(Beginning of DATASET CONTENT)
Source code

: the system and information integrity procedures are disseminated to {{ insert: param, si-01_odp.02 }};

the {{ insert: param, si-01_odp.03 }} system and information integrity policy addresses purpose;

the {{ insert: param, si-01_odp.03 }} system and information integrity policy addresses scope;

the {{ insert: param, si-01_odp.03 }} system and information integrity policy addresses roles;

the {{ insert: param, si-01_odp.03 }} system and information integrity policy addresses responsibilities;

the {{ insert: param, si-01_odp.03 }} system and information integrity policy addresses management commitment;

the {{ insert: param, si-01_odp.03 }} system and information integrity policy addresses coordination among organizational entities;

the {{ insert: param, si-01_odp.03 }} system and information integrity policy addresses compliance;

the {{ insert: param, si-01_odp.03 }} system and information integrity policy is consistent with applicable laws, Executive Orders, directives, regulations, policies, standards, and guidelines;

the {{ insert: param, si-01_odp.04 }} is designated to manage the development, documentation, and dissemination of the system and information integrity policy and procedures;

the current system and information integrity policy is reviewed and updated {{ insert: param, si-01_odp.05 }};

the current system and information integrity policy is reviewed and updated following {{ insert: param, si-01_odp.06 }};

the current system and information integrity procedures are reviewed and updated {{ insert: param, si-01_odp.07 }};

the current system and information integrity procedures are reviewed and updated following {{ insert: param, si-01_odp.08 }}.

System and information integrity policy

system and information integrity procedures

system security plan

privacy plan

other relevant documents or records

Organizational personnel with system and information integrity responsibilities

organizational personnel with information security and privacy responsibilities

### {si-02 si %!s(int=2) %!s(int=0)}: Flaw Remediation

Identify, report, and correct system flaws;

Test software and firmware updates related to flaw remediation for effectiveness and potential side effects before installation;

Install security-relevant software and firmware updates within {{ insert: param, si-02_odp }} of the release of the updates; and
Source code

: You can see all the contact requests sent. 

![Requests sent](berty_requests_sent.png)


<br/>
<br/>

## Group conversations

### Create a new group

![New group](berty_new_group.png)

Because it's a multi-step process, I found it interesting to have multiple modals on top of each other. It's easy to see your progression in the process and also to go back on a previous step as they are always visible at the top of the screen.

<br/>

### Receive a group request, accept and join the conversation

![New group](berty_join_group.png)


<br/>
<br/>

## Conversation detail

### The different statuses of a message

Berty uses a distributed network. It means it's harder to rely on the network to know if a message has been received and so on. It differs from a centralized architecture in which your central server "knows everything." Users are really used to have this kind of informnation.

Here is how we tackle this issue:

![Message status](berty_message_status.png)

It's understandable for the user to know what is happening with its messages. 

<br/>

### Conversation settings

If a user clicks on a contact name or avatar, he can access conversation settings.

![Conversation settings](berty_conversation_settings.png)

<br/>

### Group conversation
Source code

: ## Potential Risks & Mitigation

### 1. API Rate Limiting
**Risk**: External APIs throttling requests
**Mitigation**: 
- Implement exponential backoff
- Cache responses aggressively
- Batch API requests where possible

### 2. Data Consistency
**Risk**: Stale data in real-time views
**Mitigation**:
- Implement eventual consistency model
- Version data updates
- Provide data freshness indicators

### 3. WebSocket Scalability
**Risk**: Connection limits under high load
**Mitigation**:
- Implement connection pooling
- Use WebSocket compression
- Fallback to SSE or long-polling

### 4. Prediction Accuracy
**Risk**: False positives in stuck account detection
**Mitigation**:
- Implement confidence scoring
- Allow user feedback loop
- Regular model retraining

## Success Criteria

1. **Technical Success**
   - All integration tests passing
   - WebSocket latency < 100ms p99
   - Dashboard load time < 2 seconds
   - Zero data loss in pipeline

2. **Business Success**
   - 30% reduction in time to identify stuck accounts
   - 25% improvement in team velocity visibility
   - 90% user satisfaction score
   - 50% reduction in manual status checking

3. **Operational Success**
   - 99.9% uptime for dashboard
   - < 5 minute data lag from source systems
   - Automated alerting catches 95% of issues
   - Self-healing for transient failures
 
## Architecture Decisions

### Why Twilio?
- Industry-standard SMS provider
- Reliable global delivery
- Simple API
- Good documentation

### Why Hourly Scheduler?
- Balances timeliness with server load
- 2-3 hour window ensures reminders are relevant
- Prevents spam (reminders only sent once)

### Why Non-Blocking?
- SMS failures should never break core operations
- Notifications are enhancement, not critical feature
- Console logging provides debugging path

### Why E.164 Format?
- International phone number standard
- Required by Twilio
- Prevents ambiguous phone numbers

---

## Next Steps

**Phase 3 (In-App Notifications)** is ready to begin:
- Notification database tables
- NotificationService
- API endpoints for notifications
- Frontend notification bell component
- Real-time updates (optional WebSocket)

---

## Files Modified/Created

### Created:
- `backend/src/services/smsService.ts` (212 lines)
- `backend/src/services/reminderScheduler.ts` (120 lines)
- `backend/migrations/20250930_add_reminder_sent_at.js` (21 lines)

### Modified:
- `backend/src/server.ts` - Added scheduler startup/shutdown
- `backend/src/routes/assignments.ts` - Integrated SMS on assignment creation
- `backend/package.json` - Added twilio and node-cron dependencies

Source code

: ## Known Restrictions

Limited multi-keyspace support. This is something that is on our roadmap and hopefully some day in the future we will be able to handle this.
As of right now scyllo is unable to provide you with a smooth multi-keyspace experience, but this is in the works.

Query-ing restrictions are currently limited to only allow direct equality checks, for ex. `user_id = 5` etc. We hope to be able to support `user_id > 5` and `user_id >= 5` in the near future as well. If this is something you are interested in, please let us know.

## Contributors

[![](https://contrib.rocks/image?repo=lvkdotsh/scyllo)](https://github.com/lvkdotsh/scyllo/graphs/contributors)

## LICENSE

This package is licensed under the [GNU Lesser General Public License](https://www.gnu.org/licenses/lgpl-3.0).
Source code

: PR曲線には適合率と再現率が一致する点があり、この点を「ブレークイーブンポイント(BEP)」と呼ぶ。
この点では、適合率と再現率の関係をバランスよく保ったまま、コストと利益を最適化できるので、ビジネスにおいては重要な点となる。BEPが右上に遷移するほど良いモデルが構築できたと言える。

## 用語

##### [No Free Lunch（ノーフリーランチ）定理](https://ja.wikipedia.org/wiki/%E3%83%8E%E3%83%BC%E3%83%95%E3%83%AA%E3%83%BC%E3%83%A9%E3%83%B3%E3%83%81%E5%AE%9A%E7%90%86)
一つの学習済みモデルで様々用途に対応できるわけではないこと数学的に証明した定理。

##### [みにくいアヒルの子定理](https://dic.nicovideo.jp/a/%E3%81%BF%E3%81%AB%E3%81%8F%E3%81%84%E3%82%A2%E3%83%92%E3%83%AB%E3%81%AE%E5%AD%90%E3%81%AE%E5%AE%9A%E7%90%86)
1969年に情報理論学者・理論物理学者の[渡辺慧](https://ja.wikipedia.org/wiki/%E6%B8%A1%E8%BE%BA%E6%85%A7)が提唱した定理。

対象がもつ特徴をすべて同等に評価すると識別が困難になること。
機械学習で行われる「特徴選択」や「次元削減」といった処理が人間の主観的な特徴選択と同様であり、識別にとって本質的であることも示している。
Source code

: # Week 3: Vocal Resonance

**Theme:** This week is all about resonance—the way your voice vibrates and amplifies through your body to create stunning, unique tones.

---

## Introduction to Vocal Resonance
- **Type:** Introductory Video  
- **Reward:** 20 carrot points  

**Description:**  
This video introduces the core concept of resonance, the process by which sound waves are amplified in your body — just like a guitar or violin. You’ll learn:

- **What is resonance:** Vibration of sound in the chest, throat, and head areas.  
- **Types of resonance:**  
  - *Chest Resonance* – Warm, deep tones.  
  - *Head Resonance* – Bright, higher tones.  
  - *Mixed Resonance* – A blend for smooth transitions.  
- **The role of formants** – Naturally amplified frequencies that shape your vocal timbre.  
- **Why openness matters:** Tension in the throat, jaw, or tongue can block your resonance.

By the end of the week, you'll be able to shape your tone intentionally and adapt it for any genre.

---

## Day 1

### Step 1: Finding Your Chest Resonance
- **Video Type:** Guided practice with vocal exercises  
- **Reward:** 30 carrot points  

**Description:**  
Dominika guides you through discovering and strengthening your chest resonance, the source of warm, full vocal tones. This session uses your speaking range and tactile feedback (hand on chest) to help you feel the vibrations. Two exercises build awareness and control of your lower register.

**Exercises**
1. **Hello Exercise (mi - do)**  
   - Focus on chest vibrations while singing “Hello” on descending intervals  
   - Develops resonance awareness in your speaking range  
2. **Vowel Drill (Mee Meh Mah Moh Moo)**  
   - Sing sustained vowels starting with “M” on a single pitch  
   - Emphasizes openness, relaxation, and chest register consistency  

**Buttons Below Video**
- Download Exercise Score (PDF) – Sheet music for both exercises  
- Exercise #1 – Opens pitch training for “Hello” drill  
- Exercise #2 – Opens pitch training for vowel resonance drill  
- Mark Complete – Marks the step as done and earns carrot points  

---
(End of DATASET CONTENT)
:: PROBLEM REQUIREMENTS ::
Please state how many lines of the entries above include the string "failures", giving the number and nothing more.

:: TASK ANSWER ::
2